▶ _Goal of the exercise_
Rewrite the listing below, swapping "common name" for "vernacular name" everywhere it occurs and leaving everything else unchanged.

(Data entries)
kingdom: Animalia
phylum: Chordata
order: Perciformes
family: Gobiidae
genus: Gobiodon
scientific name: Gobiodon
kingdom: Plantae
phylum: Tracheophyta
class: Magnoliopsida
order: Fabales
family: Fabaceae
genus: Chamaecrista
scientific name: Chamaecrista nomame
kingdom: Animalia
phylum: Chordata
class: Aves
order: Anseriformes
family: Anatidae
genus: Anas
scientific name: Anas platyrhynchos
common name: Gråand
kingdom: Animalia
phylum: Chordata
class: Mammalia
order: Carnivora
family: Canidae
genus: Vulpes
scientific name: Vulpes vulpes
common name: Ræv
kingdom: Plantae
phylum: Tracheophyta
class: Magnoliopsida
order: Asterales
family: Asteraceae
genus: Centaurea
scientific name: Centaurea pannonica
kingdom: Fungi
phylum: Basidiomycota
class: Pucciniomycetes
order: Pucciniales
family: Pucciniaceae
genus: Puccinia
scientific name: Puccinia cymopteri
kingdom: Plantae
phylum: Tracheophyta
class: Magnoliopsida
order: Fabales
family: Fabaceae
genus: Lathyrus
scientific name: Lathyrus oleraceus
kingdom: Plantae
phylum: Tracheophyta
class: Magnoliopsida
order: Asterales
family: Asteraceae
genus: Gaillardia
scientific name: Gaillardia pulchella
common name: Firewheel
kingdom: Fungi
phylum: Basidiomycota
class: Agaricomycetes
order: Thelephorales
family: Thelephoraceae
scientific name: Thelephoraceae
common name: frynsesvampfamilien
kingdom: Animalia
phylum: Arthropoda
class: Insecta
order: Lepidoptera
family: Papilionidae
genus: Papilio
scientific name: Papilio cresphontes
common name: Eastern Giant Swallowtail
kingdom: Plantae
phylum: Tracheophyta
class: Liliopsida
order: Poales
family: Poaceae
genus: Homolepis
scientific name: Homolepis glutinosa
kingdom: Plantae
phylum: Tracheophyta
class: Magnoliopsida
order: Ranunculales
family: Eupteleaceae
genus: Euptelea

▶ _Response for this exercise_
kingdom: Animalia
phylum: Chordata
order: Perciformes
family: Gobiidae
genus: Gobiodon
scientific name: Gobiodon
kingdom: Plantae
phylum: Tracheophyta
class: Magnoliopsida
order: Fabales
family: Fabaceae
genus: Chamaecrista
scientific name: Chamaecrista nomame
kingdom: Animalia
phylum: Chordata
class: Aves
order: Anseriformes
family: Anatidae
genus: Anas
scientific name: Anas platyrhynchos
vernacular name: Gråand
kingdom: Animalia
phylum: Chordata
class: Mammalia
order: Carnivora
family: Canidae
genus: Vulpes
scientific name: Vulpes vulpes
vernacular name: Ræv
kingdom: Plantae
phylum: Tracheophyta
class: Magnoliopsida
order: Asterales
family: Asteraceae
genus: Centaurea
scientific name: Centaurea pannonica
kingdom: Fungi
phylum: Basidiomycota
class: Pucciniomycetes
order: Pucciniales
family: Pucciniaceae
genus: Puccinia
scientific name: Puccinia cymopteri
kingdom: Plantae
phylum: Tracheophyta
class: Magnoliopsida
order: Fabales
family: Fabaceae
genus: Lathyrus
scientific name: Lathyrus oleraceus
kingdom: Plantae
phylum: Tracheophyta
class: Magnoliopsida
order: Asterales
family: Asteraceae
genus: Gaillardia
scientific name: Gaillardia pulchella
vernacular name: Firewheel
kingdom: Fungi
phylum: Basidiomycota
class: Agaricomycetes
order: Thelephorales
family: Thelephoraceae
scientific name: Thelephoraceae
vernacular name: frynsesvampfamilien
kingdom: Animalia
phylum: Arthropoda
class: Insecta
order: Lepidoptera
family: Papilionidae
genus: Papilio
scientific name: Papilio cresphontes
vernacular name: Eastern Giant Swallowtail
kingdom: Plantae
phylum: Tracheophyta
class: Liliopsida
order: Poales
family: Poaceae
genus: Homolepis
scientific name: Homolepis glutinosa
kingdom: Plantae
phylum: Tracheophyta
class: Magnoliopsida
order: Ranunculales
family: Eupteleaceae
genus: Euptelea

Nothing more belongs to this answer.